Pedro Bigolin Neto and SPPA Associate Professor Alexandra Mallett‘s paper Public participation in environmental impact assessment processes through various channels – Can you listen to us now? Lessons from a Brazilian mining case was recently published in Extractive Industries and Society, Volume 13, March 2023, 101186, as part of a special section on ““Institutions, Governance and Extractives: Where politics and ecologies collide” edited by Alice Beban and Glenn Banks at Massey University in New Zealand.
- Public participation in Environmental Impact Assessment processes is generally considered to be one of the main safeguards of ensuring access to information and democratization of decision-making processes regarding environmental issues but implementation is spotty.
- Actors pursue outside channels to influence decisions given problems with existing formal processes such as public hearings – particularly in the global South.
- Less is known about when actors pursue both formal and outside activities concurrently.
- Using a case of a proposed mining development in southern Brazil, the paper suggests that formal channels such as public hearings are not enough to ensure adequate public participation in decision-making. Rather, pursuing various outside and formal, ‘state-sanctioned’ channels to influence policy processes can be effective.
Public participation in Environmental Impact Assessment processes is generally considered to be one of the main safeguards of ensuring access to information and democratization of decision-making processes regarding environmental issues. However, implementation is spotty. Studies highlight problems found within formal processes and so actors also turn to informal channels and other formal channels outside of the EIA process to achieve goals. While most research points to the role of collusion between industry and government (often to the detriment of the environment), civil society actors similarly use other channels (informal and formal outside of the EIA) to influence formal processes in the EIA to help realize improved environmental outcomes. Less is known however about how these channels interact – can they play a complementary role?

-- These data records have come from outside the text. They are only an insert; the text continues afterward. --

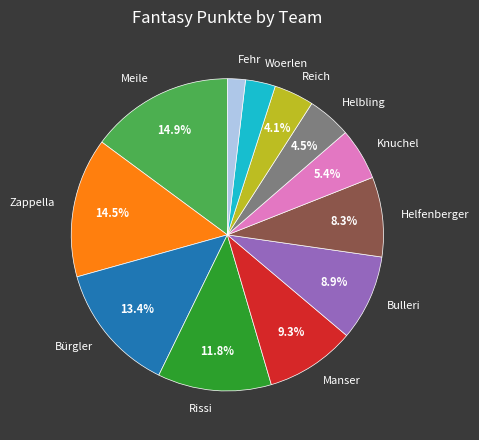

Combined, what portion of the pie is Bürgler and Knuchel?

18.8%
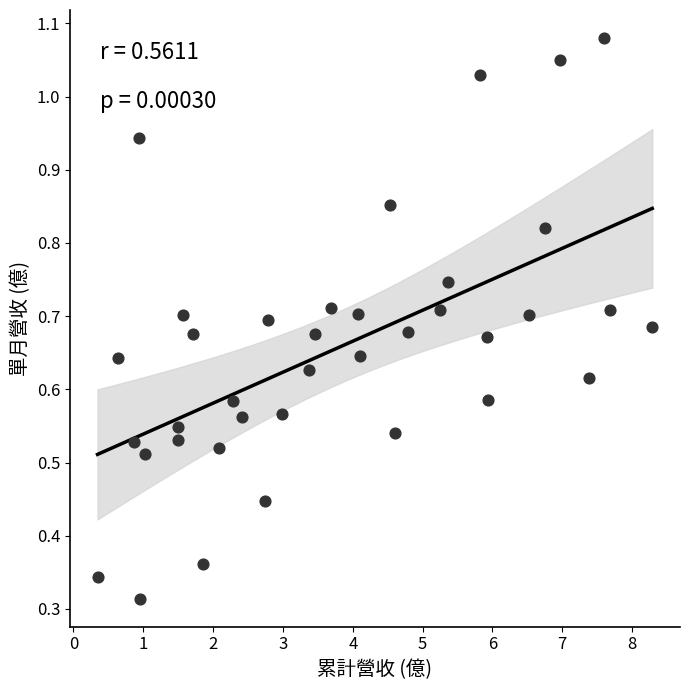

What is the range of X values (max minus min)?

7.9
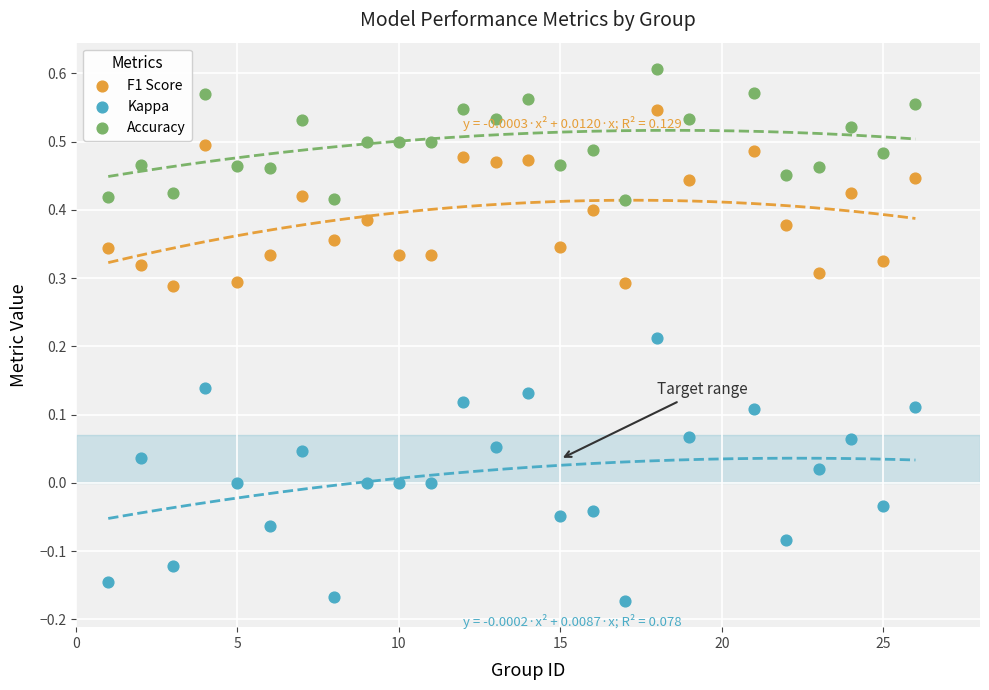

Which series has the largest Y range (max minus min)?

Kappa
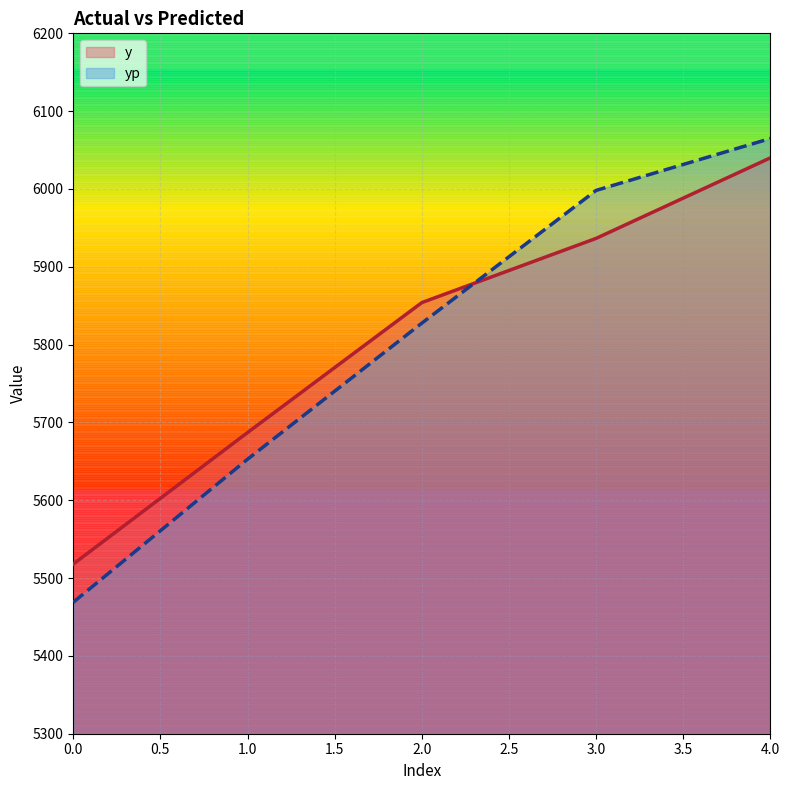

True or false: y and yp cross at least once.

True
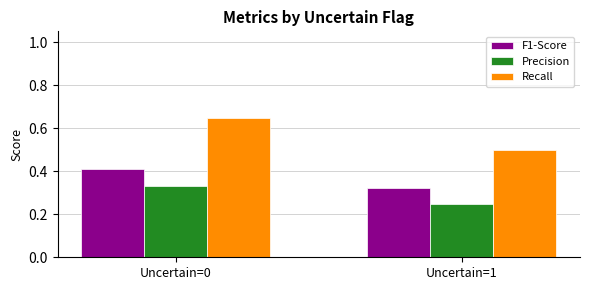

What is the total value across all series at Uncertain=0?

1.4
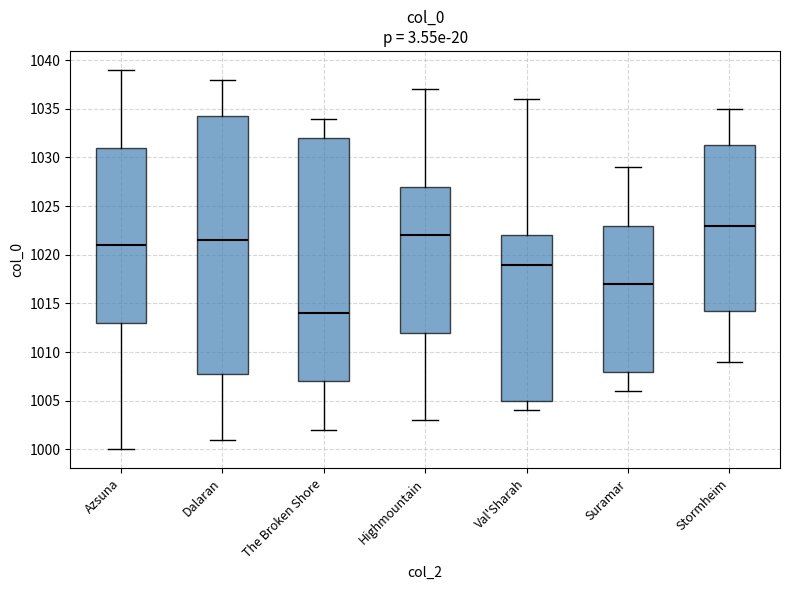

Which box has the highest median line?

Stormheim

Using a case study of a proposed mining project in southern Brazil (the Retiro Project), we examine the implementation of public participation processes. Echoing previous research around EIA processes in Latin America, we found that there is a discrepancy between law and practice regarding participation within formal processes within the EIA such as public hearings, leading actors to pursue other channels concurrently (informal and formal outside of the EIA) to influence these decision-making processes. Power asymmetries in the case – like many proposed development projects worldwide including in Brazil and Latin America – suggest that formal channels such as the public hearings within the EIA are not enough to ensure adequate public participation in decision-making. Rather, pursuing various channels of inputting into policy processes, while more complex, can be more effective.